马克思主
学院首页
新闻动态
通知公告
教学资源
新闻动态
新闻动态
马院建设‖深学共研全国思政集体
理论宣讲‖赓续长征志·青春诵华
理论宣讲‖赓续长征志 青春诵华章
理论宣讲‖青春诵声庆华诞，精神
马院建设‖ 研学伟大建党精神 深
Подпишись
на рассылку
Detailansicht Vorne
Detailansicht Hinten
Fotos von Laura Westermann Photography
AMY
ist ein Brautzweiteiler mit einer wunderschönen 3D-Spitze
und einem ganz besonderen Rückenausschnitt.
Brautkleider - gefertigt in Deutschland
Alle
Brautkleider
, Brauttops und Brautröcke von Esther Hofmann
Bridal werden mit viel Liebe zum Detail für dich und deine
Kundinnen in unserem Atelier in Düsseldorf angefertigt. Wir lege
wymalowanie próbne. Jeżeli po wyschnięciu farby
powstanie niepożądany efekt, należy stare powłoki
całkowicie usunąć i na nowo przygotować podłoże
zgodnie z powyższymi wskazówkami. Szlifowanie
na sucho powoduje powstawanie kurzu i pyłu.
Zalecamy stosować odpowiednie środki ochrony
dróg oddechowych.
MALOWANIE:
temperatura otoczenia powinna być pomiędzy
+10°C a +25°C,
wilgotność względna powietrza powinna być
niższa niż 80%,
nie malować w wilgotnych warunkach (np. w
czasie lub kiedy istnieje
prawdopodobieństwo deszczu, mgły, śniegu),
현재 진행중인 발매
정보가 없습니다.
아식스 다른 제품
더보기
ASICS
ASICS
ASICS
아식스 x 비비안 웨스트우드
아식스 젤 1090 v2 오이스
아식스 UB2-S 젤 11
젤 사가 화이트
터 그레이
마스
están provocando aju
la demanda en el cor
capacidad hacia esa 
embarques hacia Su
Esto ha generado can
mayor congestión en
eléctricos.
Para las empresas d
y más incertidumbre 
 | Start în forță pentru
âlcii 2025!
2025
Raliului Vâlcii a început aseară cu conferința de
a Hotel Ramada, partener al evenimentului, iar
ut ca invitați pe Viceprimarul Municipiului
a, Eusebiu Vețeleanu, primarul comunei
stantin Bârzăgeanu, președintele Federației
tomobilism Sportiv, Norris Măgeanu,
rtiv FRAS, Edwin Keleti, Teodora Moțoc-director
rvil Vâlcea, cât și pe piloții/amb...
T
————————
Rewrite the items from the start through the line that contains "a, Eusebiu Vețeleanu, primarul comunei", replacing "Düsseldorf" with "Köln" and keeping everything else the same.

马克思主
学院首页
新闻动态
通知公告
教学资源
新闻动态
新闻动态
马院建设‖深学共研全国思政集体
理论宣讲‖赓续长征志·青春诵华
理论宣讲‖赓续长征志 青春诵华章
理论宣讲‖青春诵声庆华诞，精神
马院建设‖ 研学伟大建党精神 深
Подпишись
на рассылку
Detailansicht Vorne
Detailansicht Hinten
Fotos von Laura Westermann Photography
AMY
ist ein Brautzweiteiler mit einer wunderschönen 3D-Spitze
und einem ganz besonderen Rückenausschnitt.
Brautkleider - gefertigt in Deutschland
Alle
Brautkleider
, Brauttops und Brautröcke von Esther Hofmann
Bridal werden mit viel Liebe zum Detail für dich und deine
Kundinnen in unserem Atelier in Köln angefertigt. Wir lege
wymalowanie próbne. Jeżeli po wyschnięciu farby
powstanie niepożądany efekt, należy stare powłoki
całkowicie usunąć i na nowo przygotować podłoże
zgodnie z powyższymi wskazówkami. Szlifowanie
na sucho powoduje powstawanie kurzu i pyłu.
Zalecamy stosować odpowiednie środki ochrony
dróg oddechowych.
MALOWANIE:
temperatura otoczenia powinna być pomiędzy
+10°C a +25°C,
wilgotność względna powietrza powinna być
niższa niż 80%,
nie malować w wilgotnych warunkach (np. w
czasie lub kiedy istnieje
prawdopodobieństwo deszczu, mgły, śniegu),
현재 진행중인 발매
정보가 없습니다.
아식스 다른 제품
더보기
ASICS
ASICS
ASICS
아식스 x 비비안 웨스트우드
아식스 젤 1090 v2 오이스
아식스 UB2-S 젤 11
젤 사가 화이트
터 그레이
마스
están provocando aju
la demanda en el cor
capacidad hacia esa 
embarques hacia Su
Esto ha generado can
mayor congestión en
eléctricos.
Para las empresas d
y más incertidumbre 
 | Start în forță pentru
âlcii 2025!
2025
Raliului Vâlcii a început aseară cu conferința de
a Hotel Ramada, partener al evenimentului, iar
ut ca invitați pe Viceprimarul Municipiului
a, Eusebiu Vețeleanu, primarul comunei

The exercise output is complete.